(RECORD EXTRACTS Opens)

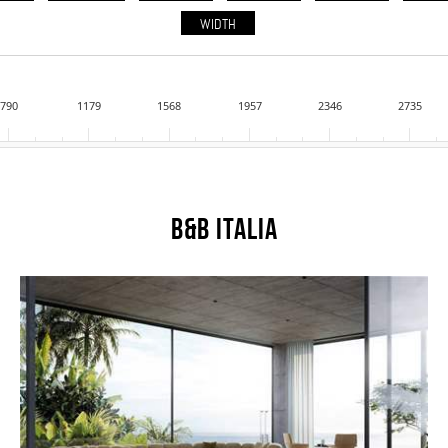
WIDTH
790
1179
1568
1957
2346
2735
B&B Italia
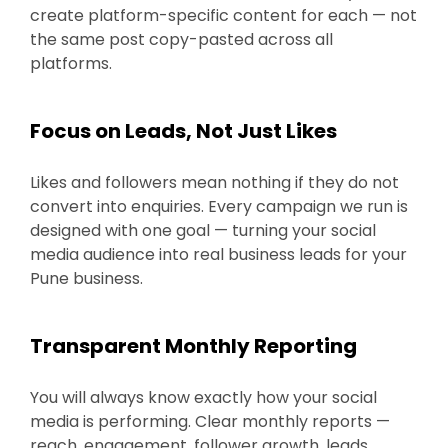
create platform-specific content for each — not
the same post copy-pasted across all
platforms.
Focus on Leads, Not Just Likes
Likes and followers mean nothing if they do not
convert into enquiries. Every campaign we run is
designed with one goal — turning your social
media audience into real business leads for your
Pune business.
Transparent Monthly Reporting
You will always know exactly how your social
media is performing. Clear monthly reports —
reach, engagement, follower growth, leads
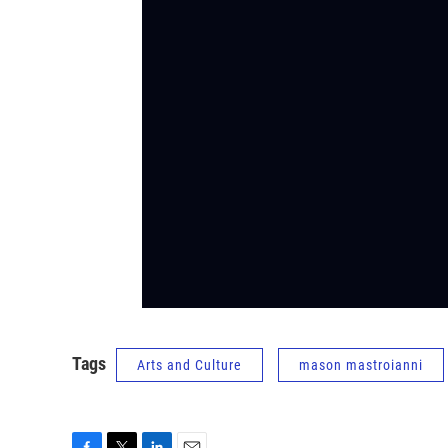
Tags
Arts and Culture
mason mastroianni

(RECORD EXTRACTS Closes)

▶ _ASSIGNED TASK_
Copy the data character for character, but drop all pictures from the copy.

▶ _TASK RESULT_
WIDTH
790
1179
1568
1957
2346
2735
B&B Italia
create platform-specific content for each — not
the same post copy-pasted across all
platforms.
Focus on Leads, Not Just Likes
Likes and followers mean nothing if they do not
convert into enquiries. Every campaign we run is
designed with one goal — turning your social
media audience into real business leads for your
Pune business.
Transparent Monthly Reporting
You will always know exactly how your social
media is performing. Clear monthly reports —
reach, engagement, follower growth, leads
Tags
Arts and Culture
mason mastroianni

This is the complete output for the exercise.